Tournament Poker: Sit & Go
By Loki Luchs
When poker arrived on the internet, a whole new era of games began. One of the most popular of these formats were the “Sit-and-Go” tournaments. For those that have never played online, a sit and go tournament was originally a 10-person tournament (although it was later modified so 6-person and heads-up tournaments were also available.) This is an appealing format because you earn money by being one of the top three players in any given session. This, for good players, is no difficult task. In fact, this is easily accomplished for anyone who can play a tight-aggressive game at a lower limit table.
The blinds usually begin at 5/10, with a tournament stack of $1500 or $2,000 depending on the poker room. This is obviously a very deep initial stack. At the extremely low limits, players are usually horrible and are knocked out within the first two rounds. The obvious way to beat these tables is to only play tight-aggressive poker. Maniacs abound, but they are easily trapped when you come upon a real hand. For that matter, calling-stations are easily manipulated in the same way. Only bet when you have the strongest hand and you'll stand to make a fair amount of profit. If you've playing against an opponent who is a rock, wait until the blinds get to a substantial amount and crush them with raises.
I generally believe that the best way to play the lower limits is to stay rock tight until the table is short handed, usually 6 players or less. This tends to happen around level five, when blinds are somewhere in the range of 75/150 or 100/200. There will often be one or two big stacks (or one HUGE maniac stack) and the rest will be below average. At this point, blind stealing becomes the basic goal. If you begin raising any time you have position and/or a playable hand into the small stacks, you will finish in the top three most of the time. Be careful to back away from the re-raise, however. I usually raise 3 times the big blind, which usually won't leave me pot-committed when a player pushes on me.
At the higher level, there is more sophistication in the game. Most higher-level players play a pretty tight game, so it may behoove you to open up and play a lot of pots early on. See if you can take an early chip lead. These players paid more to play the game, so they DON'T want to be knocked out early. If you can force an early lead, it’s much easier to apply pressure to these players as they become short stacks in the later stages.
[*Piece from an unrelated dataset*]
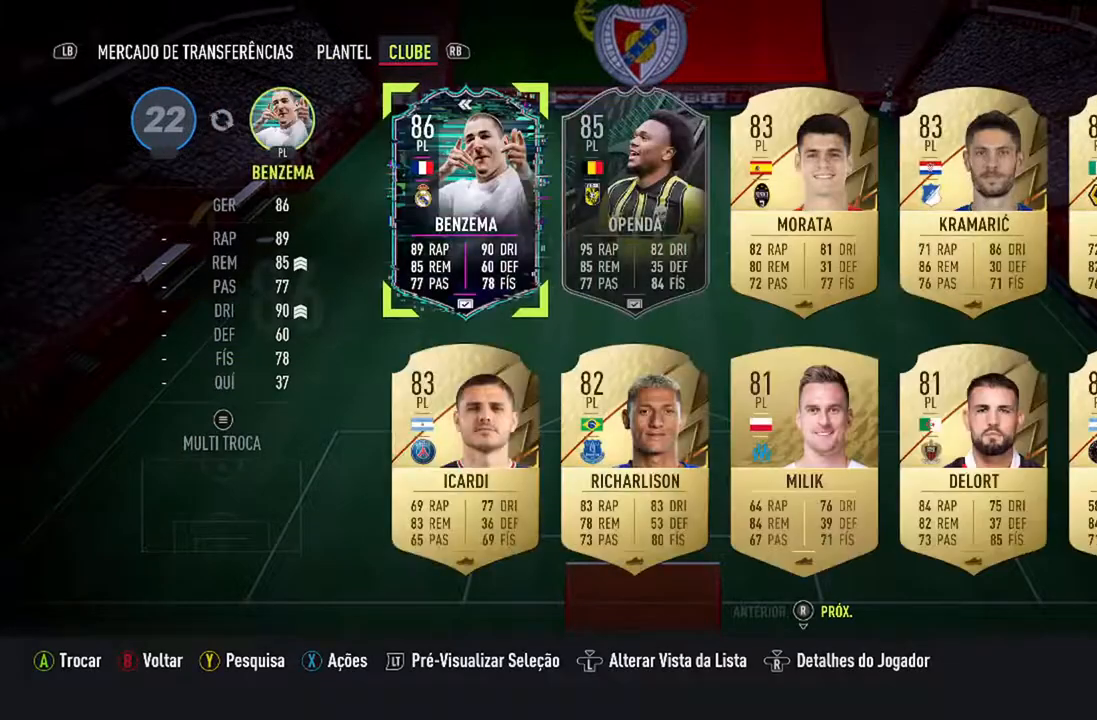
{"buttons": [], "left_stick": "center", "right_stick": "center", "events": []}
These players will certainly be the ones to push when they get short stacked in later stages, so be less afraid of calling all-ins when you see that a player has been short stacked and stealing blinds to stay alive.
Many casinos have realized the potential for sit and go tournaments. To win at these tournaments, you need to play the opposite of your opponents. Many maniacs that come to Vegas have watched too much watered down ESPN and want to experience tournament play without spending large amounts of money. If you see a player who pushes all-in for $2,000 when there’s only a $150 in the pot, this is a player who can be taken advantage of. Play tight and wait for them to do the same silly move when you've got a hand and you'll make the money. Another thing you see in live play is that people are afraid to be knocked out early. If the whole table is tight and afraid of not getting enough “value” out of their tournament buy-in, it may be a good idea to play loose and raise them every chance you get early on. A deadly combination of style is to start off playing loose, only to tighten up when the other players get frustrated and begin to react to your maniac behavior. They will be getting short stacked and won't be giving you credit for a hand, which spells disaster when you actually have one.
Sit-and-go tournaments are an excellent addition to the tournament world. In addition to offering a quick tournament structure to players who don't have days on end to play, they offer excellent practice for final table play. If you're uncertain of the quality of your tournament end game, I highly suggest that you practice up at a sit and go. There’s no cheaper practice for the rewards of winning a final table!